> **What you will do**: Look through the listing and locate every line containing the word "space"; copy those lines.

> **Data records**:
* * *
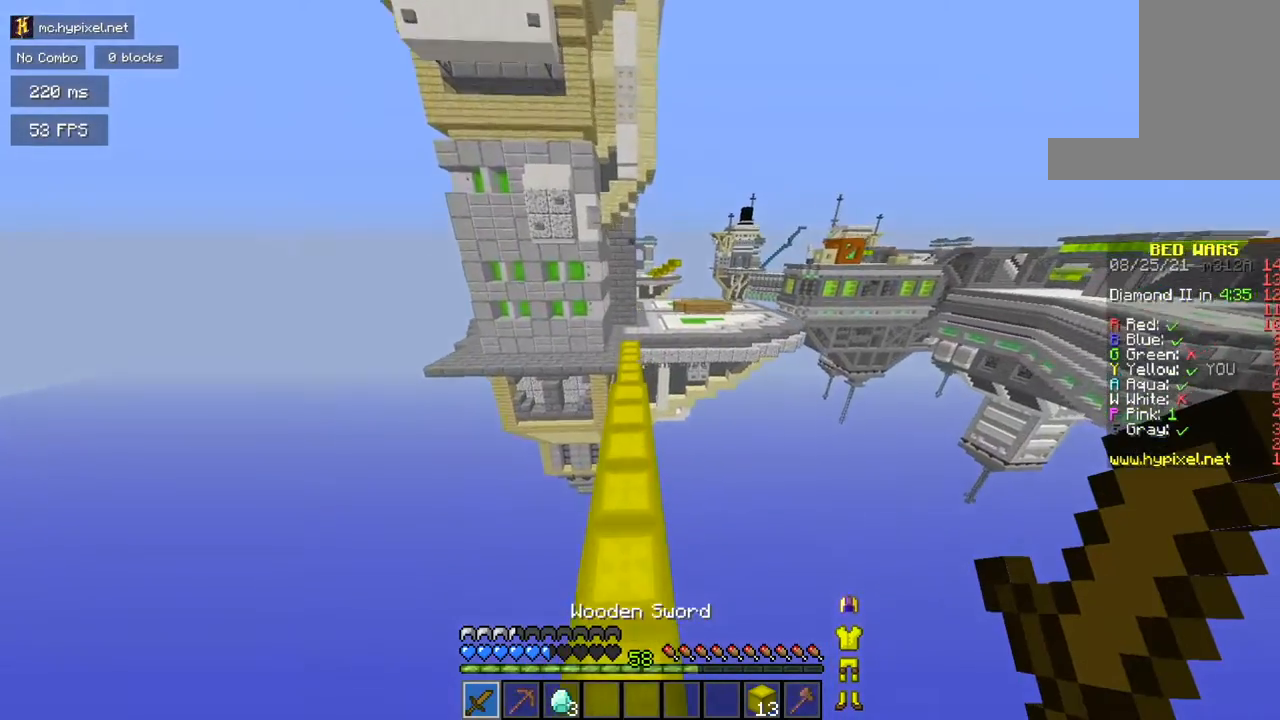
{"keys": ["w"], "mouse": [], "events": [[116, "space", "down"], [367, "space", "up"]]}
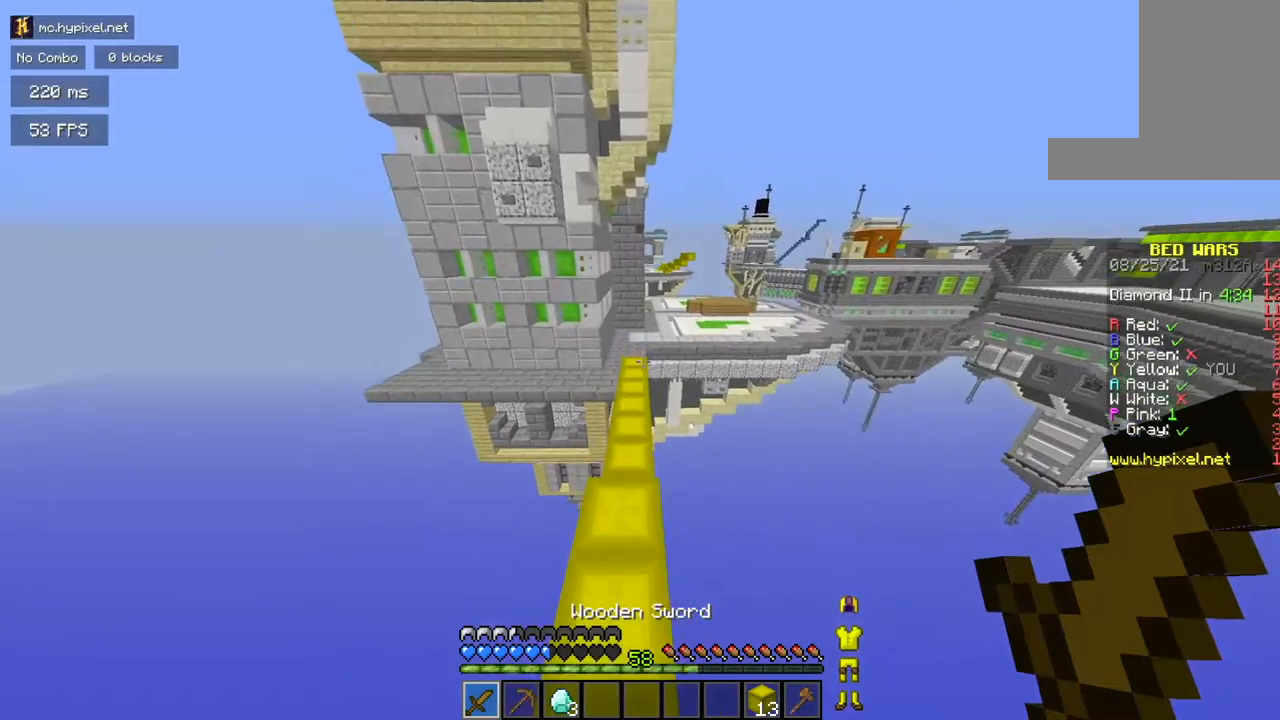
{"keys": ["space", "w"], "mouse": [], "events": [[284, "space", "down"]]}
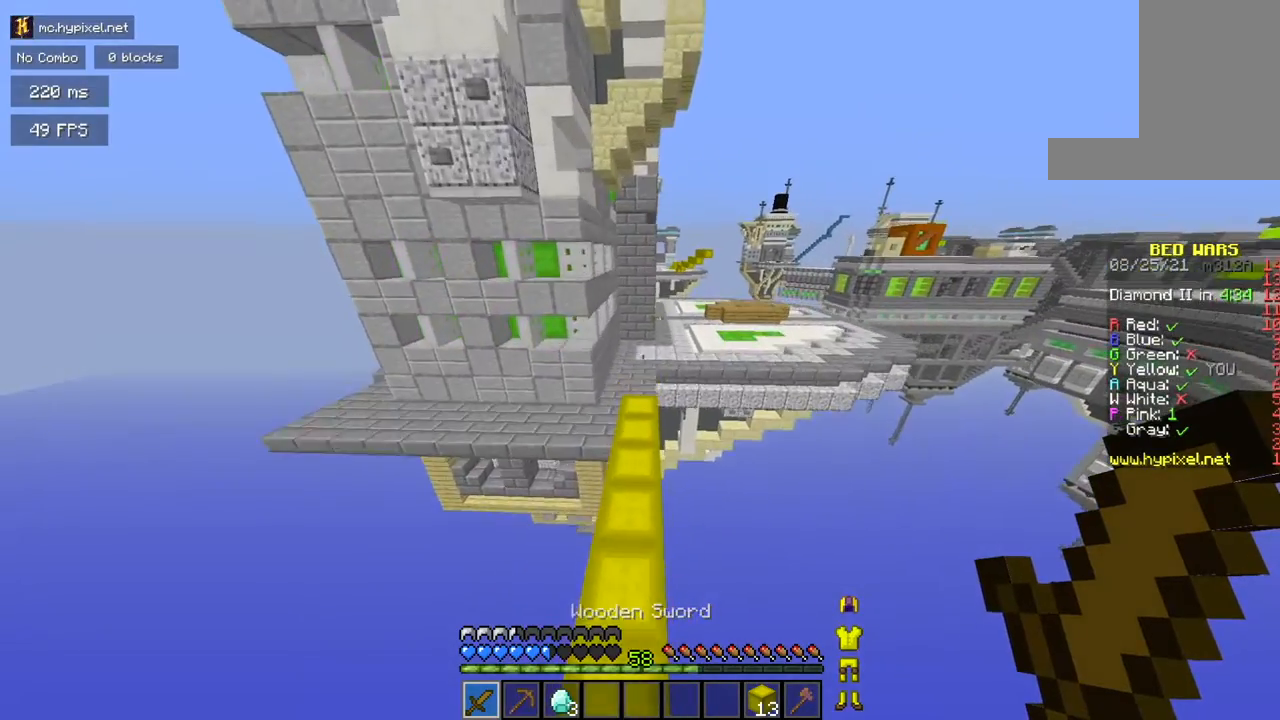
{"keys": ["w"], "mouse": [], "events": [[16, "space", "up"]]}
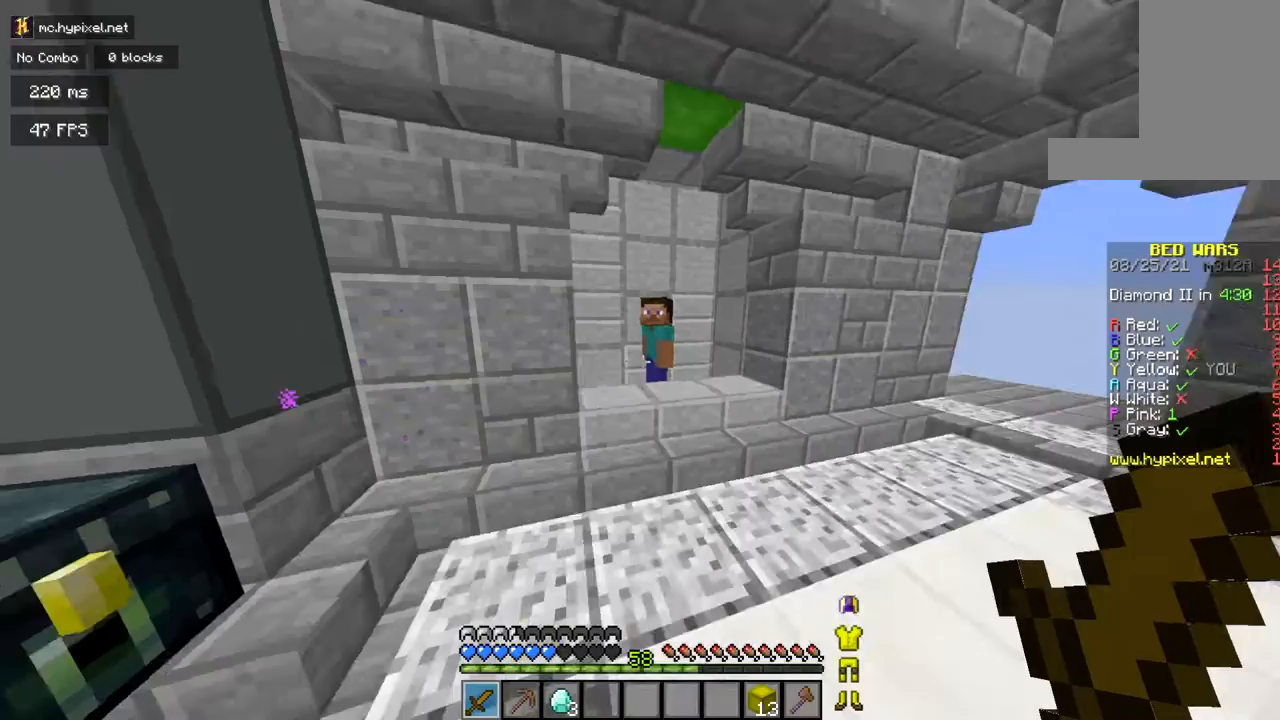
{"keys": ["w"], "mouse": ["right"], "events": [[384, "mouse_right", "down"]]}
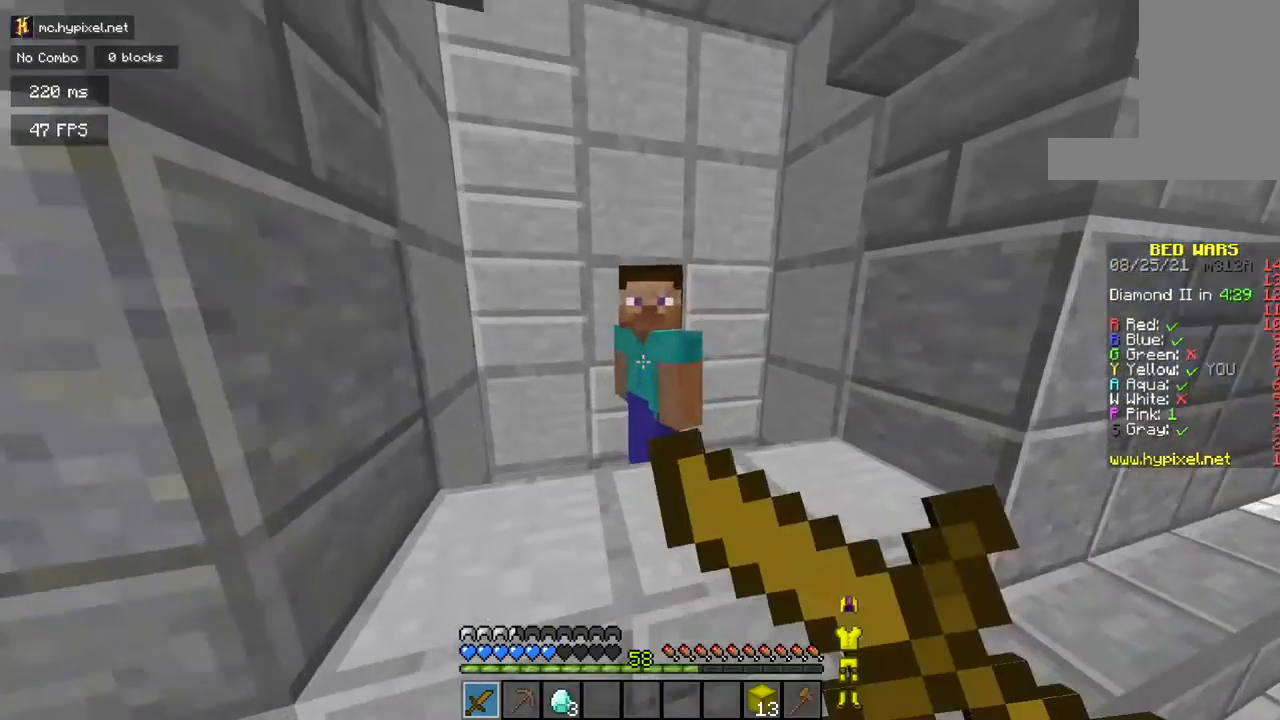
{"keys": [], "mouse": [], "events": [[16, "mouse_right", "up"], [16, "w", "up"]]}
* * *
> **Response box**:
{"keys": ["w"], "mouse": [], "events": [[116, "space", "down"], [367, "space", "up"]]}
{"keys": ["space", "w"], "mouse": [], "events": [[284, "space", "down"]]}
{"keys": ["w"], "mouse": [], "events": [[16, "space", "up"]]}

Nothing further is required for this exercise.